■ **PROBLEM TO WORK ON**
Give the number of lines in the material below that contain the word "애플리케이션의", and nothing else.

■ **ENTRIES PROVIDED**
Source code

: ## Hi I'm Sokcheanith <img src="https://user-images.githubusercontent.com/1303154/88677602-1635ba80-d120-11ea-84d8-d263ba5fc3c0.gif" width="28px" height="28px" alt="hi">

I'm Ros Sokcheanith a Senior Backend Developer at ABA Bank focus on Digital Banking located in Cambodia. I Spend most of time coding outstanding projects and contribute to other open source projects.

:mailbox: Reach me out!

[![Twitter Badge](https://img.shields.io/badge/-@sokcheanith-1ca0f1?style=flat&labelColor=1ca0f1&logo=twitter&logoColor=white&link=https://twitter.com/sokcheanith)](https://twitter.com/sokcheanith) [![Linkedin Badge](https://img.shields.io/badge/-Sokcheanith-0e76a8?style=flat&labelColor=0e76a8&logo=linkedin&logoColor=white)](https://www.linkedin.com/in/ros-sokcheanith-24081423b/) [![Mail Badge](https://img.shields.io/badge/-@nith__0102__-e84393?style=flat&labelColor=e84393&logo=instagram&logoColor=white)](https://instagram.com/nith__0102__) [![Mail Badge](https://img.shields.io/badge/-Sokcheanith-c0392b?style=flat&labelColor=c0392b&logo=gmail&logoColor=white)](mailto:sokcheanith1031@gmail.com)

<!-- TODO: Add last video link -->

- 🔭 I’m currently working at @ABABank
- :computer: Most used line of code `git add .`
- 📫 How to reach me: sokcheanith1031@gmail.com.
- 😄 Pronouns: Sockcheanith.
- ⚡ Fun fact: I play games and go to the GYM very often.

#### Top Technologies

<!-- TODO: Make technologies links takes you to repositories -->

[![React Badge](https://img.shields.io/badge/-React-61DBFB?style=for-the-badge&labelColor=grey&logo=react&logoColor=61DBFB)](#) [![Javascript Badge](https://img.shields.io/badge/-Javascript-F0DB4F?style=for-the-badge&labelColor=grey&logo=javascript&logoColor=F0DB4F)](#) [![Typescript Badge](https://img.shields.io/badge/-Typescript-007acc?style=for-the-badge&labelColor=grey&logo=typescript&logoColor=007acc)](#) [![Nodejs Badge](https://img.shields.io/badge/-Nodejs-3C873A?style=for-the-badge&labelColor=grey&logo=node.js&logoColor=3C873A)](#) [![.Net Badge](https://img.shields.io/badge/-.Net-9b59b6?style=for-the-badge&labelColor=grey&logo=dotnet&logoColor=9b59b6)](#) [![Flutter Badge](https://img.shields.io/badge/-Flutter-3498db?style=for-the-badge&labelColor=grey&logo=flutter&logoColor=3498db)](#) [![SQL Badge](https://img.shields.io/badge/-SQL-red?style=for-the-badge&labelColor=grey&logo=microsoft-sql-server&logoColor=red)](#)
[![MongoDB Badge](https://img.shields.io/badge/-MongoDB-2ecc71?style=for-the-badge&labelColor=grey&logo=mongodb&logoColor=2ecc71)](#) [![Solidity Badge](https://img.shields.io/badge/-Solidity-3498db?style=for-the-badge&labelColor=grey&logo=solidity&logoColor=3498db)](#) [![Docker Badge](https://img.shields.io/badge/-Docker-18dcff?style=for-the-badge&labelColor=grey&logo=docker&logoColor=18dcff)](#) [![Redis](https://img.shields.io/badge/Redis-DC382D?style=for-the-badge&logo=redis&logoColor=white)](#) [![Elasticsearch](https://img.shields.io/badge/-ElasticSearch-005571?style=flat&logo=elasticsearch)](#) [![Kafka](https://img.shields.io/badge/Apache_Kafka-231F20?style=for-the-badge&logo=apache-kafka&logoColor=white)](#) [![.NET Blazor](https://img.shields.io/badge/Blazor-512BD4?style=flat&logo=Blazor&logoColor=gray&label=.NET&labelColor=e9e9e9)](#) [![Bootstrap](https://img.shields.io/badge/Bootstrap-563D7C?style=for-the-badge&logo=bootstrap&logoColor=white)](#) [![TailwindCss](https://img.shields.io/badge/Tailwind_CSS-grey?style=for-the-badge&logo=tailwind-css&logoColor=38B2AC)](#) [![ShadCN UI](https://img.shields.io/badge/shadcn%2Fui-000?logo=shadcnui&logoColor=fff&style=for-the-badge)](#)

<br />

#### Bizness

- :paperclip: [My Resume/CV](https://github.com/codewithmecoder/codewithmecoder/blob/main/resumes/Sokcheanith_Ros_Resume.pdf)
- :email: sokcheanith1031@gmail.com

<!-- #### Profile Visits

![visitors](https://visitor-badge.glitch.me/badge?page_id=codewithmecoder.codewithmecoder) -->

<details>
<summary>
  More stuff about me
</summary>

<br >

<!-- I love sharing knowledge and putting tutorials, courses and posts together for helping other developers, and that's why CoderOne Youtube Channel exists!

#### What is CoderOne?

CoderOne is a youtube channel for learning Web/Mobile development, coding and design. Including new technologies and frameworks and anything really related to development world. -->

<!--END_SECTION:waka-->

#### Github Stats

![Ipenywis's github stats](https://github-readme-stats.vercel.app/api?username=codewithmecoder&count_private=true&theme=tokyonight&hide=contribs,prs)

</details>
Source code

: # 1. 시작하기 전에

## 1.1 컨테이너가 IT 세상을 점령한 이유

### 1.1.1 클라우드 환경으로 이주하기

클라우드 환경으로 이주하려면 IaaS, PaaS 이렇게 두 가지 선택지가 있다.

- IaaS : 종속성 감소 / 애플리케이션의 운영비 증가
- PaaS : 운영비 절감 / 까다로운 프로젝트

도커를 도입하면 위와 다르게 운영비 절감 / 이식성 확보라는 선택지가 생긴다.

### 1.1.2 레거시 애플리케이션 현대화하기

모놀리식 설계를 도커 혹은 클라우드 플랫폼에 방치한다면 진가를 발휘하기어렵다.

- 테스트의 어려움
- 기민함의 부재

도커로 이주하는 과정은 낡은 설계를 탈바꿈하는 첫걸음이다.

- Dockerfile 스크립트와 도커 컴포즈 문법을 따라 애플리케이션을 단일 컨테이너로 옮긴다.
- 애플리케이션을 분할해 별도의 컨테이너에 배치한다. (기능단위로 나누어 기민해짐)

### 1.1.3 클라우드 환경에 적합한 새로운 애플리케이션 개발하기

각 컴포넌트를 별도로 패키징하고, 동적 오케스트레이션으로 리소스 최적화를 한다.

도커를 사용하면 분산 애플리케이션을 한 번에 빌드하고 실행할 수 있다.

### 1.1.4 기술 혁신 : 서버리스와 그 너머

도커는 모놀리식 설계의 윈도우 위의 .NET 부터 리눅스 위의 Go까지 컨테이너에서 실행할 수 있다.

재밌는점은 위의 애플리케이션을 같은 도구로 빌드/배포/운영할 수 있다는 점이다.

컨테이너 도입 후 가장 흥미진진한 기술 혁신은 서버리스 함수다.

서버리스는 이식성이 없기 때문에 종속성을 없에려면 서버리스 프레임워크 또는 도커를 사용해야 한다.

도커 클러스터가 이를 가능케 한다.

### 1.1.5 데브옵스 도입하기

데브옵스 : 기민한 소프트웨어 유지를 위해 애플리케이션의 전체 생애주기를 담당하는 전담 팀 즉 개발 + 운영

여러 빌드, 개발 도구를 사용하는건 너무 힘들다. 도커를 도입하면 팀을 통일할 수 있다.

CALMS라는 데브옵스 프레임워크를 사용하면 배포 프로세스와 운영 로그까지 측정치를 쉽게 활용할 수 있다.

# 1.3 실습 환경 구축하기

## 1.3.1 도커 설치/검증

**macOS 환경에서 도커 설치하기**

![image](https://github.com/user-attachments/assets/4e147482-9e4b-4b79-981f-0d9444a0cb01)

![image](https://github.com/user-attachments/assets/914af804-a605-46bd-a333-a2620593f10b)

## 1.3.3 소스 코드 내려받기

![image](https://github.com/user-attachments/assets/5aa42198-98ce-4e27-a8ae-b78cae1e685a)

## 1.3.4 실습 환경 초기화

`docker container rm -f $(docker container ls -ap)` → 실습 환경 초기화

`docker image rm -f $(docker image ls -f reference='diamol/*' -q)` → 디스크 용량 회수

■ **PROBLEM SOLUTION**
2